Voluntary bankruptcy is typically divided into two types: Chapter 7 and Chapter 13. Chapter 7 is the most well-known; when an individual files for Chapter 7, all debts deemed allowable by the court can be discharged. In a Chapter 13 solution, some debts can be discharged while others must be paid back under an agreed-upon payment plan. However, it is important to note that, in both cases, tax debt is not typically dischargeble.
In order for tax debt to be dischargeable, the debt must have been associated with a return that was due at least three years prior to a bankruptcy filing. This debt must have been assessed at least 240 days prior to filing for bankruptcy, and cannot be associated with fraudulent or frivolous returns or the result of an intention to evade tax law.
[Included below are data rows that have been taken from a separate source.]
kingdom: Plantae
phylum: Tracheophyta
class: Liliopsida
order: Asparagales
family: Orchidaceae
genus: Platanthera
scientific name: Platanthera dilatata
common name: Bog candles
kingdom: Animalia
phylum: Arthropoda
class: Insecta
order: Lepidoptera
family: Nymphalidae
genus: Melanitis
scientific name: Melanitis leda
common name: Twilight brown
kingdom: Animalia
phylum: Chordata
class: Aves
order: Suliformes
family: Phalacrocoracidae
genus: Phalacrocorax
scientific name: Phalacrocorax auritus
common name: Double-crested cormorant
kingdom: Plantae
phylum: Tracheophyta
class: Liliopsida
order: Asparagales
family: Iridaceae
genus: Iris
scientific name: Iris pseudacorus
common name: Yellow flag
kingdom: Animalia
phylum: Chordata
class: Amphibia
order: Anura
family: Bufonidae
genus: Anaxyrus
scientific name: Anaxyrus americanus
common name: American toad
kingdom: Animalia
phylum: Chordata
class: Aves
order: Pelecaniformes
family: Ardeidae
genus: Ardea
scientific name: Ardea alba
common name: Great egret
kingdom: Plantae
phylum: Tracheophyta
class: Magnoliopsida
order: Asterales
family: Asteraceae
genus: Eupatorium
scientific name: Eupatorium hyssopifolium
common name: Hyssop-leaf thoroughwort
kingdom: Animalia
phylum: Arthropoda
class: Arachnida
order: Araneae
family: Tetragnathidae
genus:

There are also a variety of tax debts that cannot be discharged, including taxes for which an individual did not file a return, as well as many others.
This can all seem extremely complicated, and especially when it comes to tax debt, it can be. Connecticut residents seeking debt relief through bankruptcy would likely benefit from consulting with an attorney versed in bankruptcy law. The help of such a professional can clarify a complicated process and help to streamline the track back toward financial health.